We do have to live in the real world after all.

> Anyway, I'm not going to continue this completely pointless avenue of
> conversation anymore.
> 
> To everyone:  how about we end this stupid argument and turn this thread
> into something good.  Yes, some of us care about freedom, and yes, some
> of us don't give a **** about freedom.  However, we can all agree that
> (from the user perspective) open drivers are vastly superior for us, as
> Linux audio users (and to consumers in general).  Can't argue about
> fact. :)
> 
> Why don't we find out the best way we can attempt to convince RME open
> is the way to go, and have as many of us as possible contribute?
> 
> Options I can think of:
> 
> - Mass letter campaign, with a template letter.  Good, because it's
> easy, also good because it gives the impression of many individual
> customers being dissatisfied.  This letter could be a "please open your
> driver" letter, or an "I'm not buying any of your products ever (again)"
> letter, or some combination of both.  Either way, the point that a
> closed driver is a much less desirable (though not inacceptable, at
> least to some of us) must be made (some companies just don't "get it").
> It's probably better to ask for specs.. we really have no right to be
> demanding RME do more work.
> 

    This is probably the best option.  I think you could also point out
that the Linux community as a whole is interested in finding a vendor
that they can trust and work with.  A vendor that works with us on an
open basis would probably engender a hell of a lot of customer loyalty
(along the lines of Mac users ;-)  The only negative is that it's hard
to fight inertia.  Getting enough people to do this could be tricky.

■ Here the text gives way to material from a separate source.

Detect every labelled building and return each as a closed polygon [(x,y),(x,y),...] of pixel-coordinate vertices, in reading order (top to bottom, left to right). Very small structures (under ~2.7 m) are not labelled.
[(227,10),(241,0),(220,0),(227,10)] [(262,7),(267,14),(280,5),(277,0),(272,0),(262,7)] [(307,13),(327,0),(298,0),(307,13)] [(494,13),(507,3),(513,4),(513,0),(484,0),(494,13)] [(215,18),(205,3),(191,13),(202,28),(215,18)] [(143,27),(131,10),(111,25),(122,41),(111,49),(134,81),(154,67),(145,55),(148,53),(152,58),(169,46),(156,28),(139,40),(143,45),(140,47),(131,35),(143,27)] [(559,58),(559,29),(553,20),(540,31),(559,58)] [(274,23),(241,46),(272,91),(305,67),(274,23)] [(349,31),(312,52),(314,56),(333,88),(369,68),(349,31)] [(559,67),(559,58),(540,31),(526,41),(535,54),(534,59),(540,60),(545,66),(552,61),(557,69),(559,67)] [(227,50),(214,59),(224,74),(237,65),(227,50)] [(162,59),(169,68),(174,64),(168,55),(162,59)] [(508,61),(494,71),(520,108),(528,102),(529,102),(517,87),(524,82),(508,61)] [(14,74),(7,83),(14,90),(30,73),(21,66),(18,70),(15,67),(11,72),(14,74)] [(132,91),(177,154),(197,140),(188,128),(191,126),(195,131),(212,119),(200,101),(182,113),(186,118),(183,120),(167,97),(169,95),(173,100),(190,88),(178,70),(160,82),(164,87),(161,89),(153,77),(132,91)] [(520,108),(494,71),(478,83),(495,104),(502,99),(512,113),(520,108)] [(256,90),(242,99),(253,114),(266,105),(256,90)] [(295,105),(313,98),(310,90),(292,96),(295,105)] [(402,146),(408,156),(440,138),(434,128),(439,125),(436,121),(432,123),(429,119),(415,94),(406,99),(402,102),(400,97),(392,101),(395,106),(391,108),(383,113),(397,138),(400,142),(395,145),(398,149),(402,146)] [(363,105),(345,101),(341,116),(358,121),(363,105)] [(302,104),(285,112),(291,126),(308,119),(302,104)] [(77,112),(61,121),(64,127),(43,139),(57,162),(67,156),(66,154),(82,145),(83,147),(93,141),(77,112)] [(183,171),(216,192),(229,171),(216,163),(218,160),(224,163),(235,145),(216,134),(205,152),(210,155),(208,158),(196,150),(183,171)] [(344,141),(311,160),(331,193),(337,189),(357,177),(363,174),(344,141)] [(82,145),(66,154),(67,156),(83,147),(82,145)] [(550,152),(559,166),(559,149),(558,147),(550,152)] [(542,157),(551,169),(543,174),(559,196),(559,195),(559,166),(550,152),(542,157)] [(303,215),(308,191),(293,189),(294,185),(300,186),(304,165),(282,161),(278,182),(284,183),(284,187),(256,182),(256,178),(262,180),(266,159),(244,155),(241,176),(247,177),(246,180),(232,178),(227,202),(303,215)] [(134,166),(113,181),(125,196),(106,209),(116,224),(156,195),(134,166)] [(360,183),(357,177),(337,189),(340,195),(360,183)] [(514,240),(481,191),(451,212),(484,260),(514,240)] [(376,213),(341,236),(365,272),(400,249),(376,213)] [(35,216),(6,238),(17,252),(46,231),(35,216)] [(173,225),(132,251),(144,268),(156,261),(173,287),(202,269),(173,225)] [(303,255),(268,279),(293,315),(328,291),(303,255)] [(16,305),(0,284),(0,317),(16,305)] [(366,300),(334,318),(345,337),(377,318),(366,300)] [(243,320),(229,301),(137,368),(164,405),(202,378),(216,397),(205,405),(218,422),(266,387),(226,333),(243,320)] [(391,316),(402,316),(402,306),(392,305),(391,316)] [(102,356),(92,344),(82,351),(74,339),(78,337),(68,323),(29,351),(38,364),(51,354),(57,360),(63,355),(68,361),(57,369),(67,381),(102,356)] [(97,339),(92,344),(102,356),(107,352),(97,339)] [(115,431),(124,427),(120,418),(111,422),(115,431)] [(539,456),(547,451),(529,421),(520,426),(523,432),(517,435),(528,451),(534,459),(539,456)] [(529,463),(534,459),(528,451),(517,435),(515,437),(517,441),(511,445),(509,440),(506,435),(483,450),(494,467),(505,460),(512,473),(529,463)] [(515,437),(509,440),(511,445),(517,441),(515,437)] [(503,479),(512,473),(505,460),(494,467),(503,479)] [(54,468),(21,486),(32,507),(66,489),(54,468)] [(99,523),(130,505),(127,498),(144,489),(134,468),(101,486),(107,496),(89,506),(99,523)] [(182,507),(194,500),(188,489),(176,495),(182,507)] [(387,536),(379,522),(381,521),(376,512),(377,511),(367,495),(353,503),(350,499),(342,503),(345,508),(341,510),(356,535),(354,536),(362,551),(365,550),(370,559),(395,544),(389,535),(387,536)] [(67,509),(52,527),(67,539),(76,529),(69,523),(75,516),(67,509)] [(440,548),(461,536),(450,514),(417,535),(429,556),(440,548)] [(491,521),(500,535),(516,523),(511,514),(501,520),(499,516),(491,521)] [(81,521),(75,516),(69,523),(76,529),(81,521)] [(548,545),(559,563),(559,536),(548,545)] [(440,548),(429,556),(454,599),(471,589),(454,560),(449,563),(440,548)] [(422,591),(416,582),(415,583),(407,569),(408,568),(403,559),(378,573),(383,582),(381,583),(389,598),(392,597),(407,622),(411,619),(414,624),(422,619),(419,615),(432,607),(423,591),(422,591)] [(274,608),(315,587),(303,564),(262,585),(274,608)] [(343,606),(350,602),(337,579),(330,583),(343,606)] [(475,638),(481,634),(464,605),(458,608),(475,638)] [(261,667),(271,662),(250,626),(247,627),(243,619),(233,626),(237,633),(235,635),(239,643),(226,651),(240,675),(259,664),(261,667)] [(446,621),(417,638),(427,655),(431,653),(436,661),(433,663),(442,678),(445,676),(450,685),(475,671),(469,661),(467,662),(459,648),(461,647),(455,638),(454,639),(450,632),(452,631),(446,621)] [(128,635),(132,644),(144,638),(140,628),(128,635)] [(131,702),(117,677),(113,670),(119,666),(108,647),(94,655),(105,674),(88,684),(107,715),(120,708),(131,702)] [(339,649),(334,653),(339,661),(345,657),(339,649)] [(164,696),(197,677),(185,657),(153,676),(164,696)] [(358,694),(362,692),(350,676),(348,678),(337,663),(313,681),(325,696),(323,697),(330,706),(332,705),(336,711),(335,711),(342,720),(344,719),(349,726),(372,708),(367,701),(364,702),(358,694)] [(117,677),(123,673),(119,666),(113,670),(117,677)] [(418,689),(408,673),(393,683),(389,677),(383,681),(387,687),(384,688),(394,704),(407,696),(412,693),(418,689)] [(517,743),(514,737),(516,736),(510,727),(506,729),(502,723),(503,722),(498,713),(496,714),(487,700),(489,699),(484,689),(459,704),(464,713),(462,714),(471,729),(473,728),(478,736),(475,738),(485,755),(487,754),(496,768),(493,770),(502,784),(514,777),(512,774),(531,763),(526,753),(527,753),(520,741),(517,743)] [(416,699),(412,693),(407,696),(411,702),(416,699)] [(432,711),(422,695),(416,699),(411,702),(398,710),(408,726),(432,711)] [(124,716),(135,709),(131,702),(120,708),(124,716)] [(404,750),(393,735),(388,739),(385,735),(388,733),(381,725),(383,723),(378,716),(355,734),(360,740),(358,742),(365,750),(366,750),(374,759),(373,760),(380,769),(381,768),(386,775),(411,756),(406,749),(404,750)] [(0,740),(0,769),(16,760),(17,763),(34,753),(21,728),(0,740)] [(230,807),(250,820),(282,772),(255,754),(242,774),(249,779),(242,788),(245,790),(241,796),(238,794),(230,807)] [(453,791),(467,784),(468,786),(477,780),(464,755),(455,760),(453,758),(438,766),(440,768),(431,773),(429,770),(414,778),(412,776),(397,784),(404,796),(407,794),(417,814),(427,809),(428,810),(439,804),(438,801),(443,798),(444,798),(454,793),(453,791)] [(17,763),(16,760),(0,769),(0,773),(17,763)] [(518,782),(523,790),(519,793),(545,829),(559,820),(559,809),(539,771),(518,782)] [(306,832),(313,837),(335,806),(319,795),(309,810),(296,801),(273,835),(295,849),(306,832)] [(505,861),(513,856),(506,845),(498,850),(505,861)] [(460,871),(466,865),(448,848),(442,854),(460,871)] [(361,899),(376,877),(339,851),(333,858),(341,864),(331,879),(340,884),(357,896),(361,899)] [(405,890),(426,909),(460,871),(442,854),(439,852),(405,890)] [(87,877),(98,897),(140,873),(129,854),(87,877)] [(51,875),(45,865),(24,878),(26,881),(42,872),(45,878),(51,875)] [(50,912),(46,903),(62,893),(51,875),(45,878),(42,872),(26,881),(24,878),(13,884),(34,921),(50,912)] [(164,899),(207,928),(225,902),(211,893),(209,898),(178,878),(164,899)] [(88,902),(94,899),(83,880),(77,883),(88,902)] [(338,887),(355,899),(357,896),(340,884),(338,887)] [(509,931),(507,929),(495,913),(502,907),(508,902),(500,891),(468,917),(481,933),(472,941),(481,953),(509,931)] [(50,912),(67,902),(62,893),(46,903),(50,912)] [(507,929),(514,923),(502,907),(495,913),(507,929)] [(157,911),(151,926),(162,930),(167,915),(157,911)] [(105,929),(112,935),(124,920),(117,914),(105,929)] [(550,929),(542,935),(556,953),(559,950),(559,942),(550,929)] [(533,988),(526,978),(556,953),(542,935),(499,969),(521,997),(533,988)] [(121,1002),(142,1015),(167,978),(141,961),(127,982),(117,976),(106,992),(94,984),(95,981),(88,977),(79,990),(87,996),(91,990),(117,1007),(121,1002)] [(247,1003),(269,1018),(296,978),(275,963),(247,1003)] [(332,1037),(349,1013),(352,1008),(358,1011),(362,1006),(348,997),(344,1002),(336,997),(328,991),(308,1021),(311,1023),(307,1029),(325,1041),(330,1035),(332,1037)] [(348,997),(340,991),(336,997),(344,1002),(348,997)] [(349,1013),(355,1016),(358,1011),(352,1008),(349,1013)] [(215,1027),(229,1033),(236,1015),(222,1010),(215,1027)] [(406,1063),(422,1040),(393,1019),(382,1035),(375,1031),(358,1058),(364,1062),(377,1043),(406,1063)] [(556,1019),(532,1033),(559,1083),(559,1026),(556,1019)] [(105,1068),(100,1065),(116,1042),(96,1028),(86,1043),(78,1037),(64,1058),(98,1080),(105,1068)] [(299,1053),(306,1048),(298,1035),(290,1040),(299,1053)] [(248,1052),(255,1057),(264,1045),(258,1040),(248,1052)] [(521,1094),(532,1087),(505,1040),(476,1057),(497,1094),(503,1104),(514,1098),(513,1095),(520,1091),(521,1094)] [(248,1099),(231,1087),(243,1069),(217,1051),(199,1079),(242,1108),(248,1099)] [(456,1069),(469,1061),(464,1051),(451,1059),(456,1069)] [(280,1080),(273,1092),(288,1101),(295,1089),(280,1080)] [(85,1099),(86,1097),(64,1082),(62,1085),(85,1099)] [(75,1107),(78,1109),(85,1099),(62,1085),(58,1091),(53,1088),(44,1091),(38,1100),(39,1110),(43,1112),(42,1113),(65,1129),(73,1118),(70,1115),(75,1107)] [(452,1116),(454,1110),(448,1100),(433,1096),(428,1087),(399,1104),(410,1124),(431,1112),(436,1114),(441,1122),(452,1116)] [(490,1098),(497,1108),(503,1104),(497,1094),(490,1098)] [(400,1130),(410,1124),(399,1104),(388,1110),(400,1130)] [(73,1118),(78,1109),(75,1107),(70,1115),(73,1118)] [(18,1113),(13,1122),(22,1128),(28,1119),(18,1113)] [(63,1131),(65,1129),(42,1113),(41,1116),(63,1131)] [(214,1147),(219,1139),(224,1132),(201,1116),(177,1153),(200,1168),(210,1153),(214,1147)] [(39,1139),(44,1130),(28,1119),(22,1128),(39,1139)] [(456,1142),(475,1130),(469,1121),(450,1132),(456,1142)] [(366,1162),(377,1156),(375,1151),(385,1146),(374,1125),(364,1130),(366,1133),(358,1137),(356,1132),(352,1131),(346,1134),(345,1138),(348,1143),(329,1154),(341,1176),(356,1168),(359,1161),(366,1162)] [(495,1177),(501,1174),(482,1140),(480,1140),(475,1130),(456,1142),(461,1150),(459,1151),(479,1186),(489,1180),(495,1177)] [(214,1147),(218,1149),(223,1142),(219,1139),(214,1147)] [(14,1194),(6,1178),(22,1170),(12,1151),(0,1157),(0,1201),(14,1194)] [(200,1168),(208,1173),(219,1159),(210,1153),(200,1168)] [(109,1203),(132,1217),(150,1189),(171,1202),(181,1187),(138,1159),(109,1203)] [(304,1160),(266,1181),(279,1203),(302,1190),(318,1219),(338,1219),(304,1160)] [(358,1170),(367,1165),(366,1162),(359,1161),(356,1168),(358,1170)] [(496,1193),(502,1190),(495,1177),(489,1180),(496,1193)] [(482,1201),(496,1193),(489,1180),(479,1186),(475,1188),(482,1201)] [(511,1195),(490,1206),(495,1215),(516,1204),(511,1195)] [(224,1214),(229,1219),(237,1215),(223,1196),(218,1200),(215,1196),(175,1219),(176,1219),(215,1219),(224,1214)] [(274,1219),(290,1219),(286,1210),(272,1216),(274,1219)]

> - Petition.  Probably not the right attitude we want to project, and
> less impact than many individual letters anyway.
> 
    Agreed.  The only good point is that it's much easier to get people
to sign an online petition than sending individual letters.

> - Forum posting.  Apparently there's an RME forum?  Never seen it
> personally.  Possibly better than email letters because it's viewable by
> the public and they can't just ignore all of us.  Plus a productive
> conversation might result.
> 
    As long as we keep it respectable.